The truth is that I want to help people who need it, but I have very strong aversions to "helping" fund a conglomerate charity and "helping" people who are refusing to help themselves. I do not want to help people who just can't seem to bring themselves to show up to work on time and behave responsibly. I don't want to help people who won't choose to stop using their drug of choice even when their world is crumbling around them. I know too many recovered alcoholics who hit a pretty shitty rock bottom to believe that addicts are truly helpless to their addiction. I want my donation to be a helping hand, a step up, something that helps them help themselves, not somethat enables them to keep doing whatever destructive thing they are doing.

Someday I will figure out where my money should be going, and then I will make a donation that includes a lot of back payments.

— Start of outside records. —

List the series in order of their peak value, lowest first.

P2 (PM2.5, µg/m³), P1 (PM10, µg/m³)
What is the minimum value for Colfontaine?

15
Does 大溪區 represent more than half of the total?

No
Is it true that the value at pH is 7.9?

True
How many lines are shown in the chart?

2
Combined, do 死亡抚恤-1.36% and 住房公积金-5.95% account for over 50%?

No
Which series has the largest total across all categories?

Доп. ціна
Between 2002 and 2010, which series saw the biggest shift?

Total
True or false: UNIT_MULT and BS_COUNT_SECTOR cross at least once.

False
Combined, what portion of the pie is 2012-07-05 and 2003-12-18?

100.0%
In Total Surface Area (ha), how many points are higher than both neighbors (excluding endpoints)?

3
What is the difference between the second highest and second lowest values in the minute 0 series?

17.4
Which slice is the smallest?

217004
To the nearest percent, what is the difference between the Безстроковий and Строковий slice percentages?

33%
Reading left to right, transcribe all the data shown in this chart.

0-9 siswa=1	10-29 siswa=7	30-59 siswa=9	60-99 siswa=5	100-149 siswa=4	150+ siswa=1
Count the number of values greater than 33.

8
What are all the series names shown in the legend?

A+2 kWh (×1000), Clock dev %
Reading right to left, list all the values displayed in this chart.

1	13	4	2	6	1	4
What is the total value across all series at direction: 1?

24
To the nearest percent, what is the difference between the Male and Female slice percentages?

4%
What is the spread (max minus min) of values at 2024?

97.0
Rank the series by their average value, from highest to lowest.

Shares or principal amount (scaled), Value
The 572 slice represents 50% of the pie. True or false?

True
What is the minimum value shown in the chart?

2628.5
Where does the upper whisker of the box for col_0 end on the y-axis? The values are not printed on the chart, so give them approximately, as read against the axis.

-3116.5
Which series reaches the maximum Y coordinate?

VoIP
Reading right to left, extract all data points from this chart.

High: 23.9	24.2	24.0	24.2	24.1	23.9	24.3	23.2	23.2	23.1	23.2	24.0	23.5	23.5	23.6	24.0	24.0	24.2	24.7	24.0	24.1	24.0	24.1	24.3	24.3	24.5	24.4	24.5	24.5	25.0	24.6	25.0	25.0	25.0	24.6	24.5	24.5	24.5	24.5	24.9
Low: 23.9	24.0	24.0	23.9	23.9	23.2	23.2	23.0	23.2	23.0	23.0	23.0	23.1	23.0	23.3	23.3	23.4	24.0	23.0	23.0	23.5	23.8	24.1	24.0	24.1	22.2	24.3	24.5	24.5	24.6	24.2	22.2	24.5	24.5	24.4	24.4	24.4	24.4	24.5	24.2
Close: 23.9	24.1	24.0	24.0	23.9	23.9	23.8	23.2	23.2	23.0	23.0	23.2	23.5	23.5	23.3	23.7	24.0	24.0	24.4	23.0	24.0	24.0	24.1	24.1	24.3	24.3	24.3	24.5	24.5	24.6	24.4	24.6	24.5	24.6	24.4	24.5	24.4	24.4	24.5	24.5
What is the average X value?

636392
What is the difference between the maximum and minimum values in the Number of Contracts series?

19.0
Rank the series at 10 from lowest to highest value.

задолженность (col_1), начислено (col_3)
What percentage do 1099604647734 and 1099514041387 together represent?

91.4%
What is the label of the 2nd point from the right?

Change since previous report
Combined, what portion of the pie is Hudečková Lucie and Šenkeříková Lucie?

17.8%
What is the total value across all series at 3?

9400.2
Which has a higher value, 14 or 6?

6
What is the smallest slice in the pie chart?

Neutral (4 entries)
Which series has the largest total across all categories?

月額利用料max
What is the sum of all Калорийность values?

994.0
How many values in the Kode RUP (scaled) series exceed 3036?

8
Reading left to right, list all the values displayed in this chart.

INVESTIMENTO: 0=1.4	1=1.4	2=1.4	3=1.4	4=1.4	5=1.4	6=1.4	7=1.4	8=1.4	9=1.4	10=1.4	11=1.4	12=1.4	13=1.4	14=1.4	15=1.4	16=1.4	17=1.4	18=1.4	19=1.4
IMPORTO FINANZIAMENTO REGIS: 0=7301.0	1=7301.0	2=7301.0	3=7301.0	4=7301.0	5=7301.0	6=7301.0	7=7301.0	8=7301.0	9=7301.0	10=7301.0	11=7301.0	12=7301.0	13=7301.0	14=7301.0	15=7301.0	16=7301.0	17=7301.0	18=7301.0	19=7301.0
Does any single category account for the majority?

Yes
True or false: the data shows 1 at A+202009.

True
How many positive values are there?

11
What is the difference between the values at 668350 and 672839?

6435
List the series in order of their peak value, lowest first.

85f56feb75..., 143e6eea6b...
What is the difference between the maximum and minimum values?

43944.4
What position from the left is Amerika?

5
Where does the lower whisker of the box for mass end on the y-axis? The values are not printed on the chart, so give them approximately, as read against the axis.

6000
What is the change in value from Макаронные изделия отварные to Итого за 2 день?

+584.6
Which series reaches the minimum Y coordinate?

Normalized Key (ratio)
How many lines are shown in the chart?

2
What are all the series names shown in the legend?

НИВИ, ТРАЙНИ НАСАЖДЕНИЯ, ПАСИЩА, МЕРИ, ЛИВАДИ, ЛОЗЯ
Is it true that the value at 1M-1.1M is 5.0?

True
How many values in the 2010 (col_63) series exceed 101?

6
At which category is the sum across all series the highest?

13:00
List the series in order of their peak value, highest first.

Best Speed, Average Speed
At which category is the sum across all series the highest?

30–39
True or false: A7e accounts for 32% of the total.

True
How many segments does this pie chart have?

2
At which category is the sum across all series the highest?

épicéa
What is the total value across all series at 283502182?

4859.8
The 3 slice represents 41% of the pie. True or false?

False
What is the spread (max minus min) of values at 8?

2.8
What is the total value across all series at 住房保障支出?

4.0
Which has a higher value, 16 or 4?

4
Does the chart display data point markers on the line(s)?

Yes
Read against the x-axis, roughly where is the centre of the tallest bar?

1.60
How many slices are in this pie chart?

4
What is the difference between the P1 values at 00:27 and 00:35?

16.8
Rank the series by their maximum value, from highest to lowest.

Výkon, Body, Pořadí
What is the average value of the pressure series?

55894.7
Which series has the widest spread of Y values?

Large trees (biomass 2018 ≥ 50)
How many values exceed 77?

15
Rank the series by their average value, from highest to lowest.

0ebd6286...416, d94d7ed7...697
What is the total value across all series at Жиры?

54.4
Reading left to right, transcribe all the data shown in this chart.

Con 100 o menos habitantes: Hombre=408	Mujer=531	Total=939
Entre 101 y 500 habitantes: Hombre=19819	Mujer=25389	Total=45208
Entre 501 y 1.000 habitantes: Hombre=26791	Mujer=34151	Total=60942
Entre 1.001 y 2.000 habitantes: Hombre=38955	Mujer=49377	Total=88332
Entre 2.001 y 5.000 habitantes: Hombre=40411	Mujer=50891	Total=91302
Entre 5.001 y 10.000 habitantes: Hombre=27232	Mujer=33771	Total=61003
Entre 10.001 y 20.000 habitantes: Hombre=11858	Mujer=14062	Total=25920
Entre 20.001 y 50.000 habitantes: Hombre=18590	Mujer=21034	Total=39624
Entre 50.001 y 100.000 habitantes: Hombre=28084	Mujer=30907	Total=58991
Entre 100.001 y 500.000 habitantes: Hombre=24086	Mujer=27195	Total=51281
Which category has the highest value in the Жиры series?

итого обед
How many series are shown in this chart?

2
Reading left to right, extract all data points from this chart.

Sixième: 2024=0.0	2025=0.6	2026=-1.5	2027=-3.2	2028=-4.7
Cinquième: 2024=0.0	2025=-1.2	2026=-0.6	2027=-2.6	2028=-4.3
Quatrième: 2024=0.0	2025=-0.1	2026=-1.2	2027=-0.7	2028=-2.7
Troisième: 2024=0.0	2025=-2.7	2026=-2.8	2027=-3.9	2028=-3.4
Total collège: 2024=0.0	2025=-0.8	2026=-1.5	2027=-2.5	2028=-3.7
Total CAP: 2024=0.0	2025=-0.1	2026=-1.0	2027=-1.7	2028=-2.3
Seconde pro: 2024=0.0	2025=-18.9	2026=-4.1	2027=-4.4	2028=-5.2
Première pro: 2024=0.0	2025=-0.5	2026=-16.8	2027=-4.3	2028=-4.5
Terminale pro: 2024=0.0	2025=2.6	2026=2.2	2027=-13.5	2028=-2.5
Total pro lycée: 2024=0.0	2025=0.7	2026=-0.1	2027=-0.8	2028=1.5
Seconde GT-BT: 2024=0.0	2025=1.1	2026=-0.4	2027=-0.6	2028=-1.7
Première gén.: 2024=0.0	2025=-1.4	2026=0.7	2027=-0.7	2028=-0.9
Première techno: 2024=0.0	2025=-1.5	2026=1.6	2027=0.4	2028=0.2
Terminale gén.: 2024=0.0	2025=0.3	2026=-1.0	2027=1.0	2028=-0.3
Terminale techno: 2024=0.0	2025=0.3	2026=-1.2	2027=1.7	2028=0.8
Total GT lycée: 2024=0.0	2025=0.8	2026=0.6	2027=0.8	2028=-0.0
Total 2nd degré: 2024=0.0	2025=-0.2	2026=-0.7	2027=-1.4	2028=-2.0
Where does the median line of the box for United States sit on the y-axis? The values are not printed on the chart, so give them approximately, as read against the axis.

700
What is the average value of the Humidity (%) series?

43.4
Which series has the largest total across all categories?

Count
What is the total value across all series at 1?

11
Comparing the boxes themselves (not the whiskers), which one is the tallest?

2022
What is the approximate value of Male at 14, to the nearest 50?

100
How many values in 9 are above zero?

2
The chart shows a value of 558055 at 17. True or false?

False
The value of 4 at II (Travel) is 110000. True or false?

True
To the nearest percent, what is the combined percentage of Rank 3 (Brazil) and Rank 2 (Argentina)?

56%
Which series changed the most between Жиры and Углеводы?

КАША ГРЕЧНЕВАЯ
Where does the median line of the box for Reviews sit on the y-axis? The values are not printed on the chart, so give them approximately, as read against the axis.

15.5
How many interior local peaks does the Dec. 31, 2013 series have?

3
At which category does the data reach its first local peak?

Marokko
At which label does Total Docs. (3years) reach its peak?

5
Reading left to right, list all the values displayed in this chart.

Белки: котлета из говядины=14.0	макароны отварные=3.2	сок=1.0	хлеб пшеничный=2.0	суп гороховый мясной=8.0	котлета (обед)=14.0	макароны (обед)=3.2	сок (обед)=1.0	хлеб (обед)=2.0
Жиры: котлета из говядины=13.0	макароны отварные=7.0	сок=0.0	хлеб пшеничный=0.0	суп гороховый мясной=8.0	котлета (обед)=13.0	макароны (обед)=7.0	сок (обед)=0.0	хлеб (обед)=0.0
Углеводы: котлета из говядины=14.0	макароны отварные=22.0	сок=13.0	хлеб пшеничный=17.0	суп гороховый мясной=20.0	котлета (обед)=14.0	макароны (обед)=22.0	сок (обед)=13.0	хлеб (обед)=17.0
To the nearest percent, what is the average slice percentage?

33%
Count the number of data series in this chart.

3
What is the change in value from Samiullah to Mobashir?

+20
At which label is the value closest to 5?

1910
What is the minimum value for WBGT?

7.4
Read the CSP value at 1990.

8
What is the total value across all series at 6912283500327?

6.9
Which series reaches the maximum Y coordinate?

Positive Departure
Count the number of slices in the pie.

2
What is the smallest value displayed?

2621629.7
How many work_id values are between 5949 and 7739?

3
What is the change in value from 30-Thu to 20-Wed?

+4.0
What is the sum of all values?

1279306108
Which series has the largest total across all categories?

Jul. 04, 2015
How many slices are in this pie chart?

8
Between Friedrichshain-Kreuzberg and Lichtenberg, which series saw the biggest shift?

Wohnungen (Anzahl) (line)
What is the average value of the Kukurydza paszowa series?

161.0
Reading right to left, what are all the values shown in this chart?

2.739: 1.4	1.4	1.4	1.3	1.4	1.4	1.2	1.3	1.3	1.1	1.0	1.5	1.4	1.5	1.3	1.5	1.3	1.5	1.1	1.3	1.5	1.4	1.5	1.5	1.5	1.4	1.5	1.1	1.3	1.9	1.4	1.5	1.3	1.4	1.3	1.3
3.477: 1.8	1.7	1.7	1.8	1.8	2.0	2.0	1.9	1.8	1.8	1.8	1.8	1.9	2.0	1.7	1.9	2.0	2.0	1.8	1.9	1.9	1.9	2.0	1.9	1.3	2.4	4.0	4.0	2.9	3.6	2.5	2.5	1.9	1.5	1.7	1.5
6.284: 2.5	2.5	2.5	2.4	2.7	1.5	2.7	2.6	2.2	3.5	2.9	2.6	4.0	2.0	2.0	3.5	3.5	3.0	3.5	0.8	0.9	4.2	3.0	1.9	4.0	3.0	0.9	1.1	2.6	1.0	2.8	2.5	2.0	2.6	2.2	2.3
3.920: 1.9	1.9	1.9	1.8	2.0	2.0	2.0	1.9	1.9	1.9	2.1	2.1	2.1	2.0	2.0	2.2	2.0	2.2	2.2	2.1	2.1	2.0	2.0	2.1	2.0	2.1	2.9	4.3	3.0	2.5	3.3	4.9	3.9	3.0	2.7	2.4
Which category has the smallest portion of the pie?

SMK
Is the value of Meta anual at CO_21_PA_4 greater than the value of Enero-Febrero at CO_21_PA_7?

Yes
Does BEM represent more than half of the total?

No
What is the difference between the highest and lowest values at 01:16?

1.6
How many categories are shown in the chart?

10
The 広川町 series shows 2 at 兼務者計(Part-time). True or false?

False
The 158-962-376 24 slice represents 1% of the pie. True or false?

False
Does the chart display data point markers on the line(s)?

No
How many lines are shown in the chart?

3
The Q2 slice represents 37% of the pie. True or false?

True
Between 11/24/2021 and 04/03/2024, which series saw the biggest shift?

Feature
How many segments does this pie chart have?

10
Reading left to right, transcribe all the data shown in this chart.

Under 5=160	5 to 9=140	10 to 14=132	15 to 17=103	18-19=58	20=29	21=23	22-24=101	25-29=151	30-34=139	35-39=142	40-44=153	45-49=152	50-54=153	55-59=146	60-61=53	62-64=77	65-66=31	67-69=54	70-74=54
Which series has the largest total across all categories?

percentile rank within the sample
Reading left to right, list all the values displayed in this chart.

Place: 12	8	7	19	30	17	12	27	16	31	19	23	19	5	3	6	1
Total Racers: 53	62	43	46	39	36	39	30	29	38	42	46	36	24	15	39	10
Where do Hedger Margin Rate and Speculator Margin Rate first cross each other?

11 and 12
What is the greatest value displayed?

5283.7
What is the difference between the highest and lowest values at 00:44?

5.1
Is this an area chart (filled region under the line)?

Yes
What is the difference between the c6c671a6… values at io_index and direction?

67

On a much more frivolous note, my Victoria's Secret purchases arrived today. Predictably, only three of the eight items I ordered actually fit. I'm sure the jeans and sweater will turn up in a future post, since I'm keeping them. I'm waffling (again with the waffling) on this one:

Here's a full view:

And a close-up:

I think I may have mentioned that I wanted to get a few more fun coats, rather than the standard brown and black, because I spend so much time outside walking around. This one looked fun, and I had a VS gift certificate and some birthday money burning a hole in my pocket, and a frivolous coat seems like just the thing to spend that money on.

I tend to prefer a tweed where the "grains" are smaller, which is why I'm waffling. And although my birthday money paid for almost half the coat, because of my "must be in love" rule and my strong desire for coats to last more than one season, I'm fussing. The green is a bit brighter than I was expecting, and I'm not sure if it's classic enough. The fit, at least, is perfect, and it actually has a fitted waist, which is really nice.

It amuses me that the waist is up higher than my actual waist is. I can't wear a lot of empire-waisted dresses (which I love) because whoever designs them thinks my boobies should be much higher up on my chest than they actually are. EXCUSE ME, MY BOOBIES DO NOT START IMMEDIATELY UNDERNEATH MY CHIN.